Matt Baca, chief counsel for the state’s Attorney General Hector Balderas told NM Political Report in an email that if Roe v. Wade is overturned by a conservative majority on the U.S. Supreme Court bench, it would be up to individual district attorneys to enforce the state’s 1969 abortion law or not.

Baca said Balderas’ office encourages the state’s district attorneys to focus instead on prosecuting those who abuse children and that Balderas’ office supports the repeal of the 1969 law.

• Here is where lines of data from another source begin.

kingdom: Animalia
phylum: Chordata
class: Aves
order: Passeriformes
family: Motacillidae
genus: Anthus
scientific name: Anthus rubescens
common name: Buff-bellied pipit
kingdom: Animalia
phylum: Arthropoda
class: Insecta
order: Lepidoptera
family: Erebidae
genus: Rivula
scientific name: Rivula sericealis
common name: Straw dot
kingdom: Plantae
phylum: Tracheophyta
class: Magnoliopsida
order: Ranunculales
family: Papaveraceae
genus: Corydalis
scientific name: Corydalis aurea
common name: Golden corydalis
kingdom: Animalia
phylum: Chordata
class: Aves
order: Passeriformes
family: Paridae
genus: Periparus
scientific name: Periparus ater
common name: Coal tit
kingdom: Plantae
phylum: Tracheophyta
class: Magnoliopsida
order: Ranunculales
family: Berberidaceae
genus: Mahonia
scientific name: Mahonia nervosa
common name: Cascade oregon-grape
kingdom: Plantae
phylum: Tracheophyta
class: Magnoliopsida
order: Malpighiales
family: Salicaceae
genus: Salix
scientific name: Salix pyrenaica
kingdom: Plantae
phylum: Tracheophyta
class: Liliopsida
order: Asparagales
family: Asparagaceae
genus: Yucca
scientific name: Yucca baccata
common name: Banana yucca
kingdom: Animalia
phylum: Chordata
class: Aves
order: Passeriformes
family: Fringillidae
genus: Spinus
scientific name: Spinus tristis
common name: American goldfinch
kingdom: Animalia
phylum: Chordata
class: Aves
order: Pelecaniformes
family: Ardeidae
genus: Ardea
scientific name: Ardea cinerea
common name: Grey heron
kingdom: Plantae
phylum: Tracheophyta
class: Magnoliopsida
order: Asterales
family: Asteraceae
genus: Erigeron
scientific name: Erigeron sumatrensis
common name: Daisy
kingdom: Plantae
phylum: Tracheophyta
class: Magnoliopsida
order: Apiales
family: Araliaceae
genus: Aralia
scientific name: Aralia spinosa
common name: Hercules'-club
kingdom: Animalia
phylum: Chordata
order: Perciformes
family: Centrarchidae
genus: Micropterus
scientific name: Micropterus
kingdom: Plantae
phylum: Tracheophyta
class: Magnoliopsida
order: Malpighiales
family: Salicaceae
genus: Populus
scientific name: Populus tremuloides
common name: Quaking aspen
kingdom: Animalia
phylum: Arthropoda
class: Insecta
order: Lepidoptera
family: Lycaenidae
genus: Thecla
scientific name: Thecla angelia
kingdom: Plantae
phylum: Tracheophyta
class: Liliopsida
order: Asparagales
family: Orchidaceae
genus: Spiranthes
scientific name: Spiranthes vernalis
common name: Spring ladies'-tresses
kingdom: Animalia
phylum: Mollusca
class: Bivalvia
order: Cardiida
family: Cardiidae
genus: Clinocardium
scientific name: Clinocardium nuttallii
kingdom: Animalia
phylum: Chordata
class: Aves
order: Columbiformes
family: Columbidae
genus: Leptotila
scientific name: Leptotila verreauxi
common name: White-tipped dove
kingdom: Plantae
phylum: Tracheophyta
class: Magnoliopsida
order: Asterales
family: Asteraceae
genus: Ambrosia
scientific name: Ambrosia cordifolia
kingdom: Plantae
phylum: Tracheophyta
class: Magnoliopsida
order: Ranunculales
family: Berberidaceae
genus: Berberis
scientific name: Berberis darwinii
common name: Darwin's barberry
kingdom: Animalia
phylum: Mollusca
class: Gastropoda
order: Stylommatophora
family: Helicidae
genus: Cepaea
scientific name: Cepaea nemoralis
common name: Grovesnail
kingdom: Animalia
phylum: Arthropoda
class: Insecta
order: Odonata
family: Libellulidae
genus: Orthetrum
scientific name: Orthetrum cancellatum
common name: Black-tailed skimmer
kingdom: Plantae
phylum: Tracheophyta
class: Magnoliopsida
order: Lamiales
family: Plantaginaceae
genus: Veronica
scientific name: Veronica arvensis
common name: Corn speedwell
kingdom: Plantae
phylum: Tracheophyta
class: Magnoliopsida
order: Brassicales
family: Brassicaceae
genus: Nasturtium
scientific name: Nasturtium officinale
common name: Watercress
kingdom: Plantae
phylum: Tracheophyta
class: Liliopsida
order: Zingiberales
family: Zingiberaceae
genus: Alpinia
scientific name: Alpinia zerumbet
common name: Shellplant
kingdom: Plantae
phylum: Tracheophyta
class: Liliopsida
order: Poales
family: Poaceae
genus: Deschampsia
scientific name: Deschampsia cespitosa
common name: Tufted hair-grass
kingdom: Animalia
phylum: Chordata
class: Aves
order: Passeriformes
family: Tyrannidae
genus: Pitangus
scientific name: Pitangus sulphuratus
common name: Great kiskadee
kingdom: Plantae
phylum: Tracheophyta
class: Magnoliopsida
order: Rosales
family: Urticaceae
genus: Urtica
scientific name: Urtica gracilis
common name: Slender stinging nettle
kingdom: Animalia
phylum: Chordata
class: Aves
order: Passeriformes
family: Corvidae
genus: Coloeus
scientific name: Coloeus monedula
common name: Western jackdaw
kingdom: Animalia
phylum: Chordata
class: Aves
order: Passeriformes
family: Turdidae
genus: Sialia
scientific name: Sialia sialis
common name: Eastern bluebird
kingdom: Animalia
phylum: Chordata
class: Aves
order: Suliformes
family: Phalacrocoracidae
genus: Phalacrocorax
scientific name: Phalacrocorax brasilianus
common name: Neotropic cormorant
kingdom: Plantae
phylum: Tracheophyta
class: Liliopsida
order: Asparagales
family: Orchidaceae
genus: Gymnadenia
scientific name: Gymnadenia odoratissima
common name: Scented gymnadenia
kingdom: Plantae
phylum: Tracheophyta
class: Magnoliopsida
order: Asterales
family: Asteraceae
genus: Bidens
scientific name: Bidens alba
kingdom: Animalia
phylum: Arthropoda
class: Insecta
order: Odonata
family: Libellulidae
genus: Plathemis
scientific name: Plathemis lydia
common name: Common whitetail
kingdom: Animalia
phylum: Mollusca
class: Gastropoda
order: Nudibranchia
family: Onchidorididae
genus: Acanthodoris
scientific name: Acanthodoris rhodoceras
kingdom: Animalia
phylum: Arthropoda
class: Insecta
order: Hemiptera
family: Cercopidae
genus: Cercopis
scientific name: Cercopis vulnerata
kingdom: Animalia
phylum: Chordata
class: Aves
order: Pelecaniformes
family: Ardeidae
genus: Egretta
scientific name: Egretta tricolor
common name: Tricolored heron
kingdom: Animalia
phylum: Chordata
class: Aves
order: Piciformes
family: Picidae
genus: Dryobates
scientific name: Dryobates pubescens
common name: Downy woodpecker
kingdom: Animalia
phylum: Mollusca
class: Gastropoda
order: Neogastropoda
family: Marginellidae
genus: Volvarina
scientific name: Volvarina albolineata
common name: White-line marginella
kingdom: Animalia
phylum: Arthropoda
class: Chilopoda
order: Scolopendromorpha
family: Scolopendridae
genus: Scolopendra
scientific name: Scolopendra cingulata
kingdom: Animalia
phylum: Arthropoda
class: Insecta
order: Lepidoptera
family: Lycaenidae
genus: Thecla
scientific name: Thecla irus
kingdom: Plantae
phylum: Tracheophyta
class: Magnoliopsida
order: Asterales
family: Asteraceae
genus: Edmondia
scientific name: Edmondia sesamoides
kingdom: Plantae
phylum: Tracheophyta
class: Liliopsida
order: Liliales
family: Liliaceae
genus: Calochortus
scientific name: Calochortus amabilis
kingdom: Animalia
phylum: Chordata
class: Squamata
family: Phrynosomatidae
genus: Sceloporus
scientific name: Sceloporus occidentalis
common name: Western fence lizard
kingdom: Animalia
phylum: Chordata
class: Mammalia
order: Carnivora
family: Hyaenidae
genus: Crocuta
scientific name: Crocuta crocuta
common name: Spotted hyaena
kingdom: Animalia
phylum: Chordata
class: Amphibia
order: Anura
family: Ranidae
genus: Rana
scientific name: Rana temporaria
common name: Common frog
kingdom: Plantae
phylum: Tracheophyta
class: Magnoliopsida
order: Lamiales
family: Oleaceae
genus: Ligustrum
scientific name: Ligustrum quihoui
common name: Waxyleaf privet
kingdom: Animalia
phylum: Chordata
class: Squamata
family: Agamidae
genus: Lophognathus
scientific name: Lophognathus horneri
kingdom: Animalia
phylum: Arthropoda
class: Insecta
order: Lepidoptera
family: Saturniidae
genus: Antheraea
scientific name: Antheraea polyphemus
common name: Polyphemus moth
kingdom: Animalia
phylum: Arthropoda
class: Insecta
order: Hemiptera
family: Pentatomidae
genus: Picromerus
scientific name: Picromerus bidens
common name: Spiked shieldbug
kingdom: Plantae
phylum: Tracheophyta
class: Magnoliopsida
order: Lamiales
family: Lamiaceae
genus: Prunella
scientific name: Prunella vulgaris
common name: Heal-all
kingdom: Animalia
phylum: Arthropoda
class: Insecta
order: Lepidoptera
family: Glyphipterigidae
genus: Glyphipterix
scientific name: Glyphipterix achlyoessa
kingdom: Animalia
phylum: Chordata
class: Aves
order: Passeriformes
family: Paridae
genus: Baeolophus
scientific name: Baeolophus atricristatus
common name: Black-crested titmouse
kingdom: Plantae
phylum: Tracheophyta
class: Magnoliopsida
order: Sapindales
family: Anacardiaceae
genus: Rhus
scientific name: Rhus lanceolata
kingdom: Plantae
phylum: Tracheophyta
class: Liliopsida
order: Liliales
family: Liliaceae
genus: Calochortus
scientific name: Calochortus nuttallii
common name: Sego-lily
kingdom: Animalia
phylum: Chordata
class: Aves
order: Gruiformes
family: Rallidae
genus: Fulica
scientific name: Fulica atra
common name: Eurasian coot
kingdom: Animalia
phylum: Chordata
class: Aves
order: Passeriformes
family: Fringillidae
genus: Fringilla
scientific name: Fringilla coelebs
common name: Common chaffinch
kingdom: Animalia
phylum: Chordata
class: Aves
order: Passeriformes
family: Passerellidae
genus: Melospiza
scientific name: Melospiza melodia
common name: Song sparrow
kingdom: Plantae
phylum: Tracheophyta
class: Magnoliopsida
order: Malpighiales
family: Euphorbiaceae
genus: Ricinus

Related: New Mexico’s 1969 abortion law was one in a long line of laws restricting access

The joint statement said that the “recent and ongoing enactment of restrictive laws demonstrates the ways that reproductive rights have been and will continue to be under assault and the willingness of state legislatures around the nation to criminalize these personal health care decisions.”

Some New Mexico legislators have attempted to introduce bills in the past that would criminalize abortion. State Rep. Rod Montoya, a Republican who represents House District 1, filed three bills, HB 208, HB 209 and HB 210 during the 2020 session. All three bills were attempts to restriction abortion care in the state. The bills did not advance from their initial committees.

If Roe v. Wade is overturned, many in the reproductive community anticipate that New Mexico will be a critical state in the nation’s need for abortion care as many surrounding states will likely ban it or restrict it out of existence.

Related: With a health care crisis under way, New Mexico could be critical for abortion access

According to the joint statement, Roe v. Wade has established legal precedent for close to 50 years.

“Enforcement of laws that criminalize healthcare decisions would shatter that precedent, impose untenable choices on victims and healthcare providers and erode trust in the integrity of our justice system,” the letter stated.